_Sayfa alıntısı_
• • • • • • •

Irak’tan, Suriye’den,
Afganistan’dan veya başka ülkelerden gelen kardeşlerimize yardımcı ve
dertleriyle hemhal olmamızın çok önemli olduğunu belirten İmamoğlu, Bu
insanların zor durumda olduğunu ve hiç kimsenin memleketini keyfi olarak terk
etmediğinin altını çizdi.
Başımıza böyle bir şey
geldiği zaman Müslüman bölgelere sığınmak zorunda kalacağımızı söyleyen
İmamoğlu, bizlere düşen fırsat ölçüsünde onlara yardımcı olmak ve bir
misafirperverlik örneği göstermek olduğunu söyledi.
Ülkemizde oldukça
fazla sığınmacının olduğunu söyleyen İmamoğlu, “Irak, Suriye, İran, Afganistan
gibi bölgelerden gelen insanlara karşı nasıl davranmalıyız? Bunlara nasıl
davranacağımızla ile ilgili geçmişimizde çok güzel örnekler var. Peygamber
Efendimizin (Sallalllahu Aleyhi Vesellem) hayatına baktığımız zaman Ensar ve
Muhacir kardeşliğini görüyoruz. Yani bir yerden başka bir yere göç eden
manasındaki Muhacir, daha çok artan baskı ve eziyetlerin tahammül edilemez bir
hal alması sonucu Medine’ye hicret eden Mekkeli Müslümanlara verilen addır.
Mekke’den Medine’ye hicret eden Muhacir kardeşlerimize kucak ve gönüllerini
açan Medineli Müslümanlara da Ensar deniliyor. Ensar, çokça yardım eden Muhacir
ise bir yerden başka bir yere göç edenlerdir.” şeklinde konuştu.
“Kur’an-ı Kerim’de
birçok yerde müminlerin birbirilerine destekçi olmaları husussunda ayet-i
kerimeler var”

• • • • • • •

_Yapılacak işler_
[1] Sığınmacılar hakkındaki metne göre Mekke'den Medine'ye hicret eden Müslümanlara kucak açan Medineli Müslümanlara ne ad verilir?
[2] Sığınmacılar hakkındaki metni, son cümlesinden sonra gelecek biçimde sürdürün.
Verilerin bu işle hiçbir ilgisi yoktur.

_Sağlanan veriler_

• • • • • • •

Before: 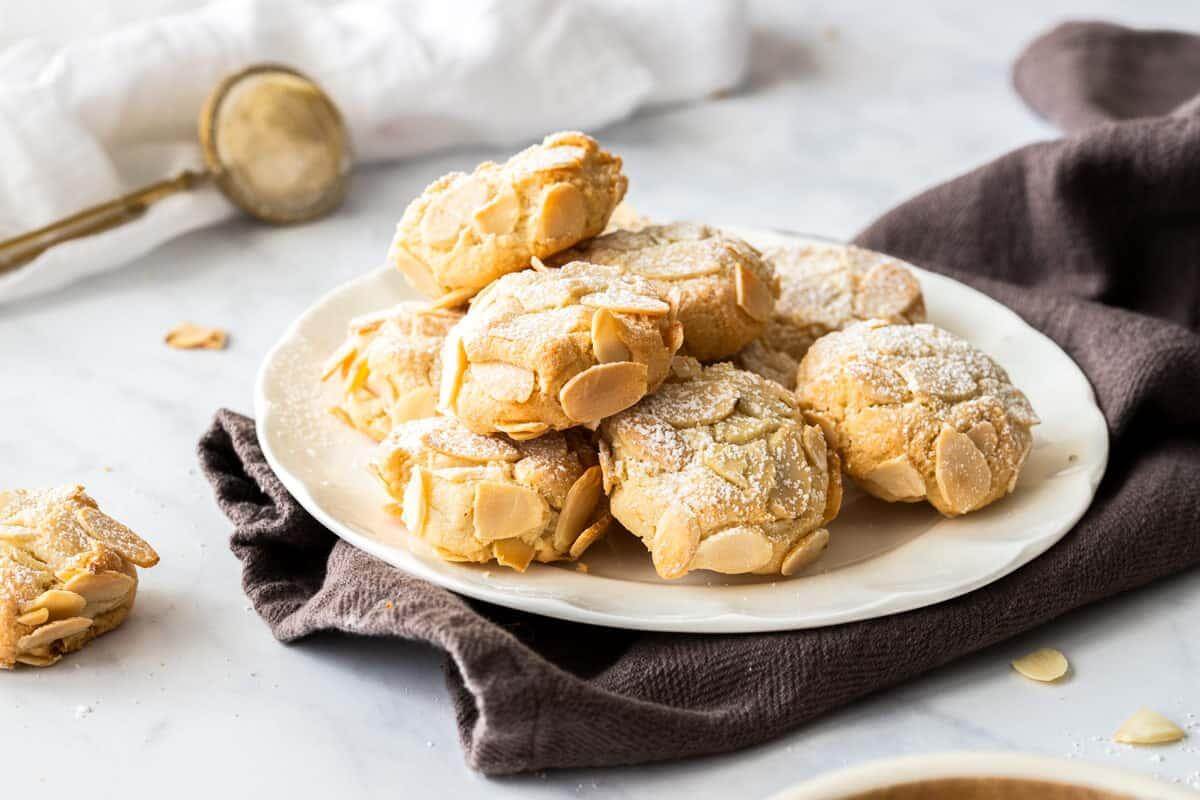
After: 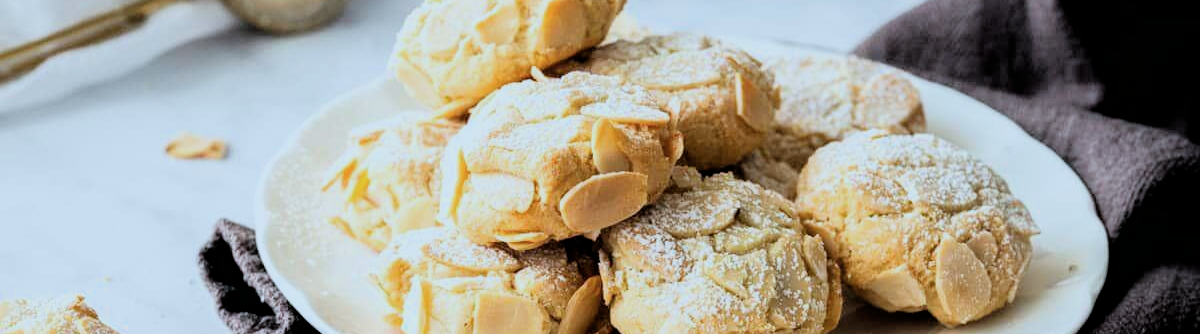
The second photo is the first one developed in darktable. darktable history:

• • • • • • •

_Yanıtlar aşağıda_
[1] Bu Medineli Müslümanlara Ensar denir.

[2]
Bugün olduğu gibi o
gün de Mekkeli Müslümanların Medine’ye giderken yanlarında hiçbir şey
götürmediklerini hatırlatan İmamoğlu, “Çünkü zorluk çekiyorlardı, bir zorbalık
ve üzerlerinde baskı vardı. Yanlarında bir şey götürme imkanları olmadan
kendilerini ve çocuklarını zulümden kurtarmak için Medine’ye gittiler. Onlar,
İslam’ı yaşayan insanlardı, suçları Müslüman olmaktı. Müslüman olduklarından
dolayı böyle bir sıkıntıyla karşı karşıyaydılar. Ama asıl büyük görev, onlara yardımcı
olan Medineli Müslümanların göreviydi. Yani onlara ilgi göstermeseydiler ve
yardım olmasaydılar ne olacaktı O Muhacirlerin hali? Medineli Müslümanlar,
‘Bütün müminler kardeştir’ ayetine inanıyorlardı. İşte kardeş olan bütün
müminler birbirlerine destek ve yardımcı olmalıdır. Kur’an-ı Kerim’de birçok
yerde müminlerin birbirilerine destekçi olmaları hususunda ayet-i kerimeleri
görüyoruz.” ifadelerini kullandı.
İmamoğlu, “Medineli
Müslümanlarda muhtaçtı. Kendileri çok geniş imkanlara sahip olmamalarına rağmen
ne yaptılar? Mekke’den kalkıp Medine’ye gelen kardeşlerine yardımcı oldular.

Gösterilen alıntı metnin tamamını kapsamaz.